Gemelli diversi. Entrambi statunitensi, uomini d’affari e appassionati di basket. Ma le affinità tra James Pallotta e Dan Friedkin probabilmente finiscono qui. Venerdì saranno trascorsi due mesi dal closing che ha segnato il passaggio di proprietà e l’inizio di una nuova era per la Roma. E tanto è bastato per una sorta di rivoluzione copernicana. Dalla comunicazione alla presenza in loco, dalle gags ai silenzi, dal look sportivo a quello impeccabile giacca e cravatta, dal codazzo di reporter al seguito all’anonimato più assoluto, dall’affidarsi immediatamente ad un referente tecnico alla volontà invece di verificare e scegliere in prima persona il dirigente di turno. Senza fretta. Jim e Dan sono come lo Yin e lo Yang, il bianco e il nero, il giorno e la notte. Il bostoniano si presentò a Trigoria con un tuffo vestito nella piscina scoperta con una temperatura di poco sopra allo zero. Un gesto che doveva servire per far capire alla squadra che «non bisogna farsi intimorire da niente e da nessuno». Il magnate texano, nel suo primo giorno al Fulvio Bernardini, è passato invece quasi inosservato. La maggior parte degli impiegati si sono accorti dell’arrivo, soltanto quando era pronto per risalire in automobile e raggiungere la location di lusso scelta per i suoi primi giorni “capitolini”: La Posta Vecchia a Ladispoli, lontana dal centro della città. Che invece era la meta preferita da Pallotta, frequentatore dell’Hotel De Russie in via del Babuino.
ESSERCI SEMPRE
Quello che salta agli occhi è la presenza costante dei Friedkin. Silente ma assidua. Padre e figlio, una volta sbarcati in città, ogni giorno si sono recati a Trigoria. Sempre in coppia, girando per il centro sportivo e parlando con pochissime persone. A volte bastano gli occhi per vedere, senza doversi far raccontare le cose. Come accadeva invece con Pallotta e che alla lunga s’è trasformato nel suo tallone d’Achille. Jim, infatti, ha sempre delegato. Una volta a Baldini, un’altra a Sabatini, un’altra ancora a Baldissoni, prima di ripiegare su Fienga ma tenendo indissolubili i rapporti con i fidati Gombar e Lippie. Ed essendo uomo dagli innamoramenti facili, una volta prediligeva una versione e un interlocutore rispetto ad un altro. Con i Friedkin, almeno per adesso, sembra tutto l’opposto. Loro osservano, scrutano, s’informano direttamente. Come accaduto ad esempio su Borja Mayoral. Non sapevano chi fosse: un giorno hanno chiamato lo scout Cavallo e gli hanno chiesto una relazione. O nei colloqui portati avanti per individuare il futuro ds: Williamson va in avan scoperta, sonda il terreno ma poi sono loro a parlare con Rangnick, Campos e Emenalo, senza dimenticare l’incrocio all’Olimpico con Paratici. Probabilmente in futuro demanderanno anche loro, come già successo ad esempio con Watts, il referente finanziario al quale Fienga ha chiesto nell’ultima sessione di mercato l’ok per completare le operazioni di Kumbulla, Mayoral e Smalling. Ma l’impressione è che tutto passerà per la loro supervisione, visto che il figlio Ryan si fermerà in città. La volontà di esserci, di presenziare alle prime 3 gare di campionato (due in trasferta), sono particolari che per ora hanno fatto la differenza agli occhi di una tifoseria abituata all’assenza di Pallotta, rotta soltanto dalle esternazioni pittoresche via sms quando le cose precipitavano.

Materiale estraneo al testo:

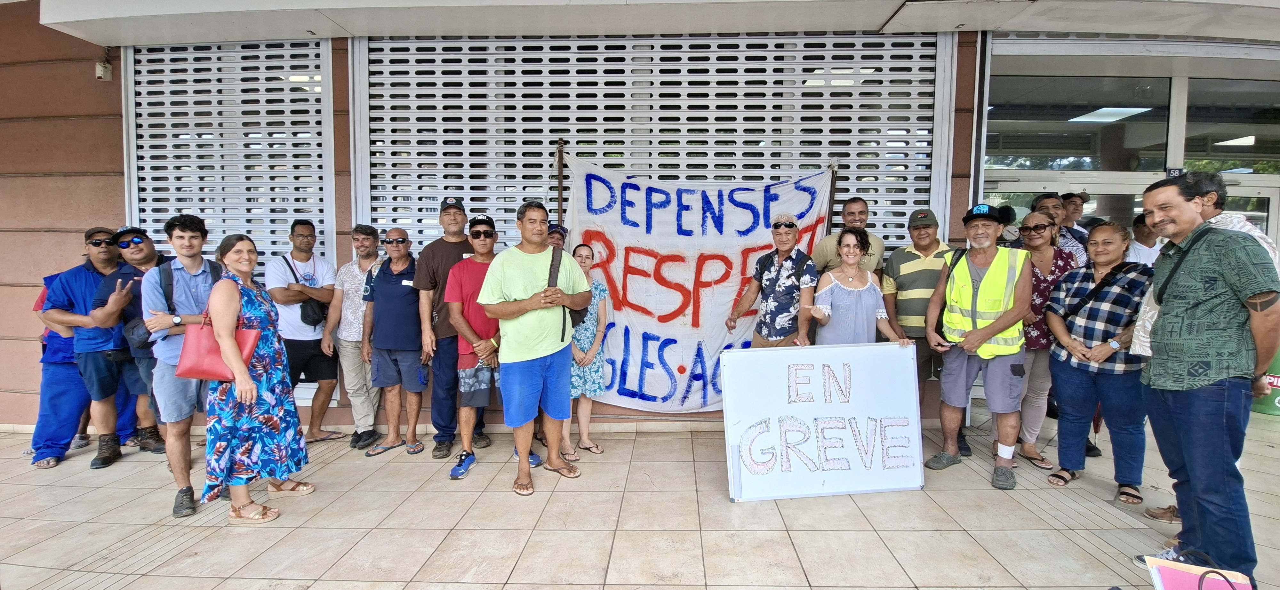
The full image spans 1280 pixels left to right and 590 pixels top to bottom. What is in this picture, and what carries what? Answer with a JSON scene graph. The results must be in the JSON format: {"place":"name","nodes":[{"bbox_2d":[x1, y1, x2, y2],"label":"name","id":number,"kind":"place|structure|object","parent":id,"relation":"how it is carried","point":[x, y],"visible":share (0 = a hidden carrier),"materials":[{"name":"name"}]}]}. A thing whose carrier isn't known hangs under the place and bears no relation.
{"place":"outdoors","nodes":[
{"label":"outdoors","id":0,"kind":"place"},
{"bbox_2d":[0,405,1279,589],"label":"tiled pavement","id":1,"kind":"structure","parent":0,"point":[807,534],"materials":[{"name":"beige tile"}]},
{"bbox_2d":[29,228,139,467],"label":"man","id":2,"kind":"object","parent":1,"relation":"on","point":[63,428],"visible":0.66},
{"bbox_2d":[73,224,164,466],"label":"man","id":3,"kind":"object","parent":1,"relation":"on","point":[133,247],"visible":0.68},
{"bbox_2d":[138,215,226,518],"label":"man","id":4,"kind":"object","parent":1,"relation":"on","point":[183,235],"visible":0.72},
{"bbox_2d":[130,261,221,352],"label":"backpack","id":5,"kind":"object","parent":4,"relation":"on","point":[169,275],"visible":0.38,"materials":[{"name":"fabric"}]},
{"bbox_2d":[202,231,318,526],"label":"woman","id":6,"kind":"object","parent":1,"relation":"on","point":[250,382],"visible":0.92},
{"bbox_2d":[176,309,262,381],"label":"red handbag","id":7,"kind":"object","parent":6,"relation":"in","point":[200,357],"visible":0.68,"materials":[{"name":"leather"}]},
{"bbox_2d":[265,217,341,442],"label":"man","id":8,"kind":"object","parent":1,"relation":"on","point":[335,376],"visible":0.94},
{"bbox_2d":[282,257,327,324],"label":"crossbody bag","id":9,"kind":"object","parent":8,"relation":"hanging from","point":[316,321],"visible":0.62,"materials":[{"name":"black leather"}]},
{"bbox_2d":[320,225,383,446],"label":"man","id":10,"kind":"object","parent":1,"relation":"on","point":[354,372],"visible":0.86},
{"bbox_2d":[359,224,428,457],"label":"man","id":11,"kind":"object","parent":1,"relation":"on","point":[404,253],"visible":0.97},
{"bbox_2d":[415,194,486,458],"label":"man","id":12,"kind":"object","parent":1,"relation":"on","point":[449,253],"visible":0.71},
{"bbox_2d":[444,213,500,479],"label":"man","id":13,"kind":"object","parent":1,"relation":"on","point":[485,241],"visible":0.81},
{"bbox_2d":[477,199,592,497],"label":"man","id":14,"kind":"object","parent":1,"relation":"on","point":[549,350],"visible":0.99},
{"bbox_2d":[548,244,585,337],"label":"shoulder bag","id":15,"kind":"object","parent":14,"relation":"on","point":[553,258],"visible":0.29,"materials":[{"name":"black leather"}]},
{"bbox_2d":[545,223,568,250],"label":"man","id":16,"kind":"object","parent":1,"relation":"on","point":[557,239],"visible":0.13},
{"bbox_2d":[554,139,565,223],"label":"banner pole","id":17,"kind":"object","parent":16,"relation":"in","point":[560,201],"visible":0.48,"materials":[{"name":"brown wood"}]},
{"bbox_2d":[556,152,839,410],"label":"banner","id":18,"kind":"object","parent":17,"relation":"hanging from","point":[674,361],"visible":0.77,"materials":[{"name":"white fabric"}]},
{"bbox_2d":[562,243,611,458],"label":"woman","id":19,"kind":"object","parent":1,"relation":"on","point":[587,332],"visible":0.59},
{"bbox_2d":[724,214,820,348],"label":"man","id":20,"kind":"object","parent":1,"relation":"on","point":[792,279],"visible":0.91},
{"bbox_2d":[721,344,926,500],"label":"sign board","id":21,"kind":"object","parent":1,"relation":"on","point":[817,409],"visible":0.99,"materials":[{"name":"white plastic"}]},
{"bbox_2d":[812,197,885,276],"label":"man","id":22,"kind":"object","parent":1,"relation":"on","point":[857,205],"visible":0.47},
{"bbox_2d":[807,225,908,345],"label":"woman","id":23,"kind":"object","parent":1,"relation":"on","point":[855,327],"visible":0.68},
{"bbox_2d":[880,204,958,454],"label":"man","id":24,"kind":"object","parent":1,"relation":"on","point":[925,228],"visible":0.72},
{"bbox_2d":[920,202,1031,490],"label":"man","id":25,"kind":"object","parent":1,"relation":"on","point":[979,338],"visible":0.99},
{"bbox_2d":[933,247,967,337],"label":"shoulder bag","id":26,"kind":"object","parent":25,"relation":"on","point":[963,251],"visible":0.34,"materials":[{"name":"black"}]},
{"bbox_2d":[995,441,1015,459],"label":"bandage","id":27,"kind":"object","parent":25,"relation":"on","point":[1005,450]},
{"bbox_2d":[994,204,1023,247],"label":"person","id":28,"kind":"object","parent":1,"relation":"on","point":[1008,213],"visible":0.24},
{"bbox_2d":[1008,210,1077,473],"label":"woman","id":29,"kind":"object","parent":1,"relation":"on","point":[1042,241],"visible":0.53},
{"bbox_2d":[1029,192,1088,264],"label":"man","id":30,"kind":"object","parent":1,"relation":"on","point":[1050,201],"visible":0.31},
{"bbox_2d":[1059,192,1093,239],"label":"man","id":31,"kind":"object","parent":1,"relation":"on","point":[1083,196],"visible":0.33},
{"bbox_2d":[1041,218,1154,507],"label":"woman","id":32,"kind":"object","parent":1,"relation":"on","point":[1108,230],"visible":0.9},
{"bbox_2d":[1124,213,1161,265],"label":"person","id":33,"kind":"object","parent":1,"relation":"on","point":[1139,251],"visible":0.3},
{"bbox_2d":[1144,551,1255,589],"label":"pink bag","id":34,"kind":"object","parent":1,"relation":"on","point":[1206,574],"visible":0.99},
{"bbox_2d":[1135,176,1279,580],"label":"man","id":35,"kind":"object","parent":1,"relation":"on","point":[1214,369],"visible":0.98},
{"bbox_2d":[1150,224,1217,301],"label":"shoulder bag","id":36,"kind":"object","parent":35,"relation":"on","point":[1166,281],"visible":0.6,"materials":[{"name":"black fabric"}]},
{"bbox_2d":[1252,346,1279,416],"label":"green bin","id":37,"kind":"object","parent":1,"relation":"on","point":[1278,403],"visible":0.49,"materials":[{"name":"green"}]},
{"bbox_2d":[0,0,1279,442],"label":"building","id":38,"kind":"structure","parent":0,"point":[117,186],"materials":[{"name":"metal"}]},
{"bbox_2d":[95,59,112,80],"label":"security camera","id":39,"kind":"object","parent":38,"relation":"attached to","point":[100,66],"visible":0.97,"materials":[{"name":"white"}]},
{"bbox_2d":[127,35,336,399],"label":"roller shutter","id":40,"kind":"object","parent":38,"relation":"in","point":[198,207],"visible":0.44,"materials":[{"name":"metal"}]},
{"bbox_2d":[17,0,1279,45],"label":"canopy","id":41,"kind":"object","parent":38,"relation":"attached to","point":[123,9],"visible":0.95,"materials":[{"name":"white paint"}]},
{"bbox_2d":[368,31,955,255],"label":"roller shutter","id":42,"kind":"object","parent":38,"relation":"in","point":[871,192],"visible":0.52,"materials":[{"name":"metal"}]},
{"bbox_2d":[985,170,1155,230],"label":"glass door","id":43,"kind":"structure","parent":38,"relation":"in","point":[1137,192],"materials":[{"name":"glass"}]},
{"bbox_2d":[987,73,1171,169],"label":"window","id":44,"kind":"structure","parent":38,"relation":"in","point":[1062,123],"materials":[{"name":"clear glass"}]},
{"bbox_2d":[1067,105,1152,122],"label":"ceiling light","id":45,"kind":"object","parent":38,"relation":"in","point":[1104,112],"visible":0.73,"materials":[{"name":"white plastic"}]},
{"bbox_2d":[1165,167,1184,177],"label":"number sign","id":46,"kind":"object","parent":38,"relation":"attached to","point":[1175,171],"visible":0.55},
{"bbox_2d":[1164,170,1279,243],"label":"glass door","id":47,"kind":"structure","parent":38,"relation":"in","point":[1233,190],"materials":[{"name":"glass"}]},
{"bbox_2d":[1182,76,1279,171],"label":"window","id":48,"kind":"structure","parent":38,"relation":"in","point":[1189,150],"materials":[{"name":"clear glass"}]},
{"bbox_2d":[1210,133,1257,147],"label":"ceiling light","id":49,"kind":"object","parent":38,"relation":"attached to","point":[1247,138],"visible":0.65,"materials":[{"name":"white plastic"}]},
{"bbox_2d":[824,160,838,230],"label":"wooden pole","id":50,"kind":"object","parent":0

Ai Friedkin servirà prima o poi farsi conoscere. Questa è una città che ha bisogno del contatto, di sentirsi unita - parafrasando Venditti - anche se a volte si è lontani. E uno scarno comunicato stampa o un’intervista senza audio pubblicata sul sito, non bastano. Il resto lo faranno i risultati. Come accaduto con Pallotta, Sensi, Viola, Anzalone e chi li ha preceduti.